◆ **Your assignment**
From the entries below, retype only the lines from the one with "[198,997,469,1009] network-attachment-definitions ->" through the one with "[85,601,493,627] // nh2", exactly as written.

[Available records]

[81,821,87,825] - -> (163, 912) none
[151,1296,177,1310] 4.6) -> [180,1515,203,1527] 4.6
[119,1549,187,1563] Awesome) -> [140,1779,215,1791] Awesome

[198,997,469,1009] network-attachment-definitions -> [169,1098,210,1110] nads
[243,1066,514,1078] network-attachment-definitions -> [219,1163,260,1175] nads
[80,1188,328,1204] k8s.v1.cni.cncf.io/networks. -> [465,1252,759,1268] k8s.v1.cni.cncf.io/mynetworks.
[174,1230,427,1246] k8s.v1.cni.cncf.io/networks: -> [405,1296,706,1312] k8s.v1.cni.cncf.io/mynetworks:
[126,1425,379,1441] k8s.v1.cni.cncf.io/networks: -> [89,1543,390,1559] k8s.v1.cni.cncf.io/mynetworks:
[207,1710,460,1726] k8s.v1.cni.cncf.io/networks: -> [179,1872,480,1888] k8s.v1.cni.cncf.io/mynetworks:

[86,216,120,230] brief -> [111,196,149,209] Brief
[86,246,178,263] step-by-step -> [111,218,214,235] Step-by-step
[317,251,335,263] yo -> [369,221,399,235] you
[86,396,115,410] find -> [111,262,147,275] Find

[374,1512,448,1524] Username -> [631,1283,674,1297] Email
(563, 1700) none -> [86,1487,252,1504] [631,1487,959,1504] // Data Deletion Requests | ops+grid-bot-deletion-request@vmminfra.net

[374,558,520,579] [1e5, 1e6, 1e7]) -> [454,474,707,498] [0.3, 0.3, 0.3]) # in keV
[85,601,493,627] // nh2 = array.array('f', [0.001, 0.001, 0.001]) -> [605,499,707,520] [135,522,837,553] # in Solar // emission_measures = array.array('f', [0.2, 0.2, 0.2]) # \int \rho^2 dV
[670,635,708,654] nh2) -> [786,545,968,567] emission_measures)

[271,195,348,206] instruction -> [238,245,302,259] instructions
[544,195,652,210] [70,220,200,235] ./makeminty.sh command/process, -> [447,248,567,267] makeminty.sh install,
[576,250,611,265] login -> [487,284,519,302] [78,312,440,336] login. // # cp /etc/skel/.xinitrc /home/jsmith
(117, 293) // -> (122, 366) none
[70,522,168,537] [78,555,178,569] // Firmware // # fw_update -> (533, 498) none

[/Available records]

◆ **Result of this exercise**
[198,997,469,1009] network-attachment-definitions -> [169,1098,210,1110] nads
[243,1066,514,1078] network-attachment-definitions -> [219,1163,260,1175] nads
[80,1188,328,1204] k8s.v1.cni.cncf.io/networks. -> [465,1252,759,1268] k8s.v1.cni.cncf.io/mynetworks.
[174,1230,427,1246] k8s.v1.cni.cncf.io/networks: -> [405,1296,706,1312] k8s.v1.cni.cncf.io/mynetworks:
[126,1425,379,1441] k8s.v1.cni.cncf.io/networks: -> [89,1543,390,1559] k8s.v1.cni.cncf.io/mynetworks:
[207,1710,460,1726] k8s.v1.cni.cncf.io/networks: -> [179,1872,480,1888] k8s.v1.cni.cncf.io/mynetworks:

[86,216,120,230] brief -> [111,196,149,209] Brief
[86,246,178,263] step-by-step -> [111,218,214,235] Step-by-step
[317,251,335,263] yo -> [369,221,399,235] you
[86,396,115,410] find -> [111,262,147,275] Find

[374,1512,448,1524] Username -> [631,1283,674,1297] Email
(563, 1700) none -> [86,1487,252,1504] [631,1487,959,1504] // Data Deletion Requests | ops+grid-bot-deletion-request@vmminfra.net

[374,558,520,579] [1e5, 1e6, 1e7]) -> [454,474,707,498] [0.3, 0.3, 0.3]) # in keV
[85,601,493,627] // nh2 = array.array('f', [0.001, 0.001, 0.001]) -> [605,499,707,520] [135,522,837,553] # in Solar // emission_measures = array.array('f', [0.2, 0.2, 0.2]) # \int \rho^2 dV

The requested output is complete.